Como hijo de agricultor, recuerdo que la principal plaga de tomatera en los años 50 era la denominada "borrachera", condicionada por el exceso de lluvia almacenada en los surcos. Este problema, además de subsanable, ha dejado de existir con el cambio climático.

En los años 60 se introdujo el cultivo del tomate en el Levante peninsular y en Marruecos. No obstante, a pesar de esta competencia, las inversiones en tecnología punta en los cultivos canarios, tales como invernaderos bajo malla, sistemas hidropónicos y el riego por goteo supusieron que en los años 90 se alcanzara la cifra de 390 Tm. de tomates en todas las zonas productoras, concretamente en doce términos municipales de Canarias.

En la campaña 2000/2001 la aparición del denominado "virus de la cuchara" significó un antes y un después para este sector. Desde entonces han descendido los rendimientos, con una fuerte pérdida de la producción que obligó a los agricultores canarios a cultivar con semilla tolerante a este virus, pero menos productiva y más sensible a la acción de otras plagas y enfermedades.
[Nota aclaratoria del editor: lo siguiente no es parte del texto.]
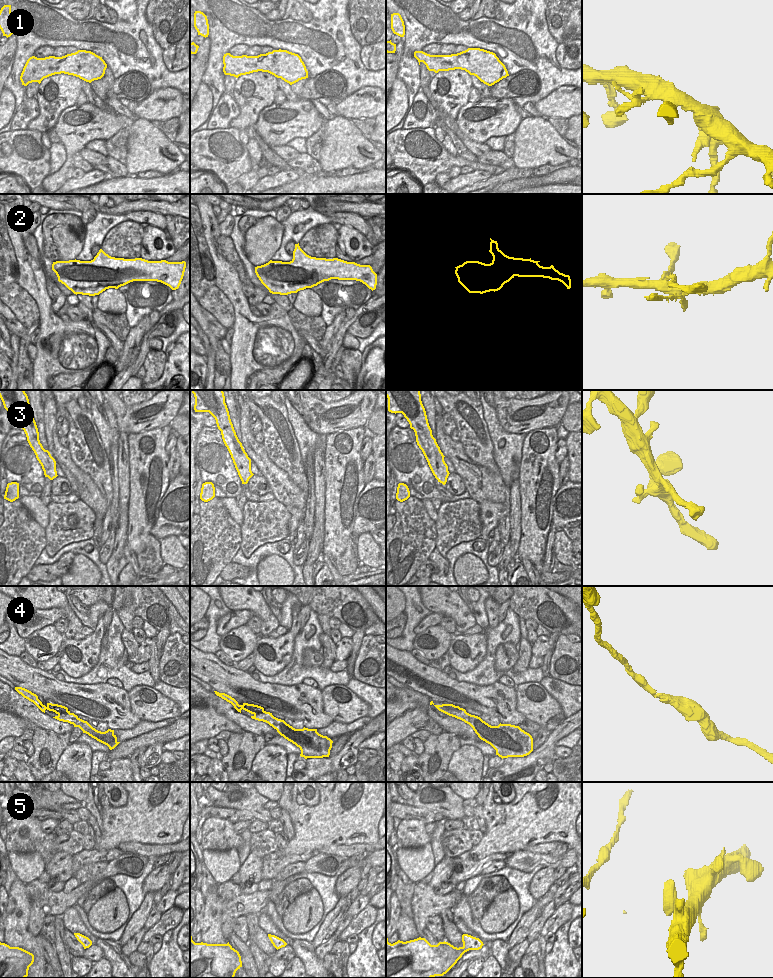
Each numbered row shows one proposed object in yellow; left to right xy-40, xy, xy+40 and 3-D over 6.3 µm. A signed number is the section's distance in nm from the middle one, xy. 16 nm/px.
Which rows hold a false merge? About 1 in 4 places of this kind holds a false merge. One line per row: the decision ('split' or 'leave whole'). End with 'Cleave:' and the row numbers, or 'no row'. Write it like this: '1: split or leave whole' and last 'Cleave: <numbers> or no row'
1: split
2: leave whole
3: leave whole
4: leave whole
5: leave whole
Cleave: 1

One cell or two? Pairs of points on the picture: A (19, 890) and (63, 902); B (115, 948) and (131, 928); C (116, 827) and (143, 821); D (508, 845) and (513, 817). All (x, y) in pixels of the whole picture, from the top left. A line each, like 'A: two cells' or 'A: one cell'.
A: two cells
B: two cells
C: one cell
D: one cell

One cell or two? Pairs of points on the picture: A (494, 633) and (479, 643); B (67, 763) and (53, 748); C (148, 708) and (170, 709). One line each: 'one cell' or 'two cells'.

Dicha pérdida y el alza de los costes, no superados con los precios obtenidos, ha provocado en el sector graves problemas económicos, que se traducen en la imposibilidad de hacer frente a pagos inmediatos de salarios, Seguridad Social y compromisos con proveedores y entidades bancarias.

A pesar de esta situación casi insostenible, el sector tiene la decidida voluntad de continuar en la actividad y salir adelante mediante la puesta en marcha de un plan de choque que permita la viabilidad del sector para remontar esta negativa circunstancia.
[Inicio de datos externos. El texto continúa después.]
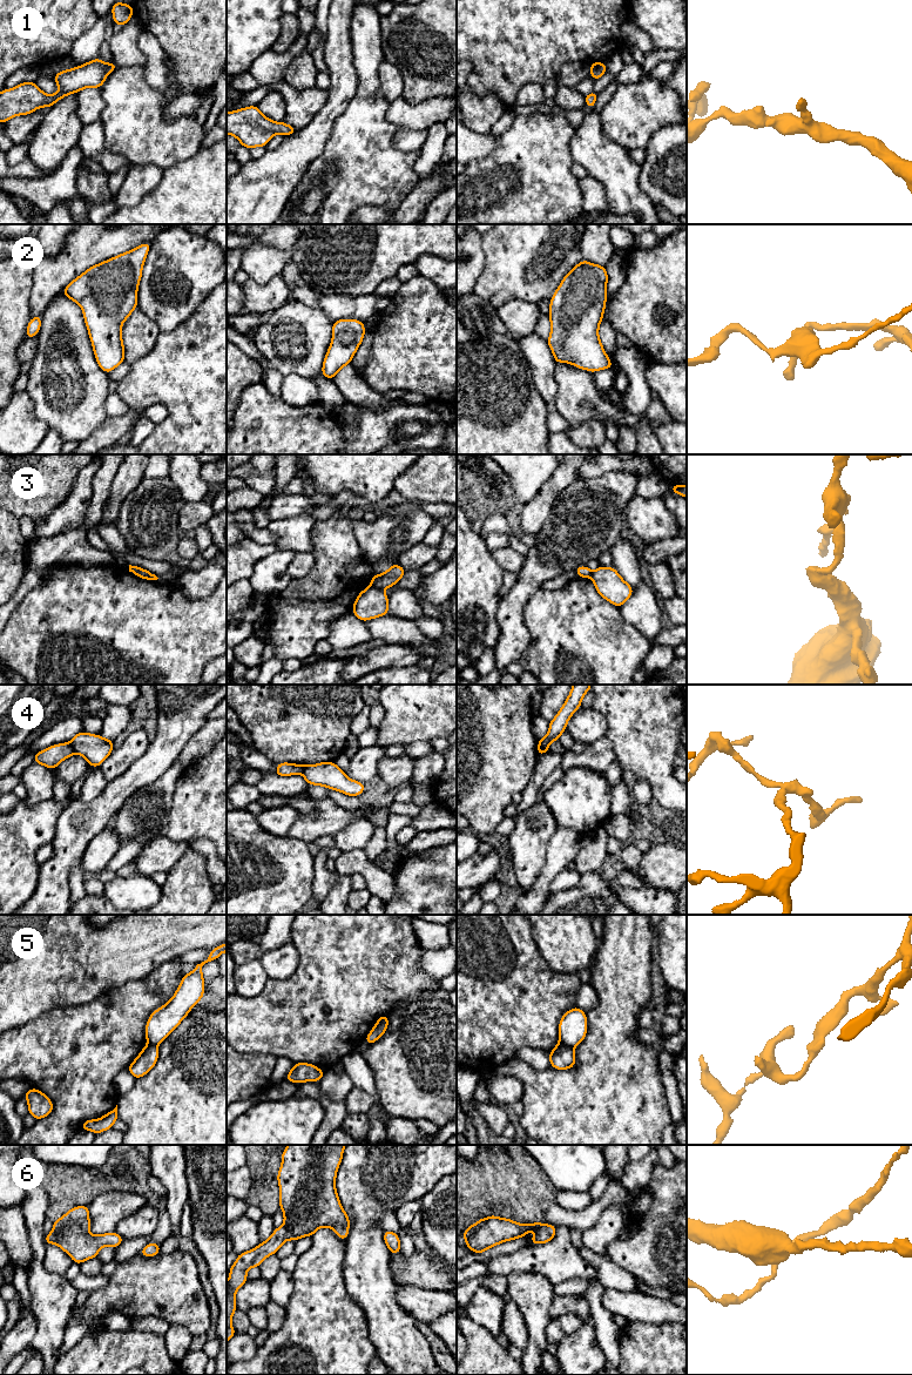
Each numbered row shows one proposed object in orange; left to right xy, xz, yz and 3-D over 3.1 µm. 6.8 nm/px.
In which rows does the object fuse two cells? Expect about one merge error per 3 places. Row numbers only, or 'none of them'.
3, 4, 5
Tras siete años de agonía sin que la Administración se haya sentido responsable de que las plagas y los virus entren "a sus anchas" en el Archipiélago, debido al escaso control de entrada de productos vegetales afectados, la coordinadora de organizaciones de agricultores y ganaderos de Canarias solicita al Gobierno: La subvención del 100% del coste del transporte del tomate hasta Cádiz, para estar en igualdad de condiciones con respecto al resto de productores españoles; Cobrar 20 céntimos del Poseican por kg. de tomate, en origen y la refinanciación de la deuda, con al menos, tres años de carencia.

Con estas medidas se podrán seguir llevando a cabo las correspondientes prácticas agrícolas, respetuosas con el medio ambiente y con el mayor grado de calidad, teniendo las empresas la certificación EUREP GAD y el agricultor la consolidación de una vida digna. El citado plan, ejecutado con claridad, favorecerá el mantenimiento de los puestos de trabajo de esta actividad agrícola tradicional.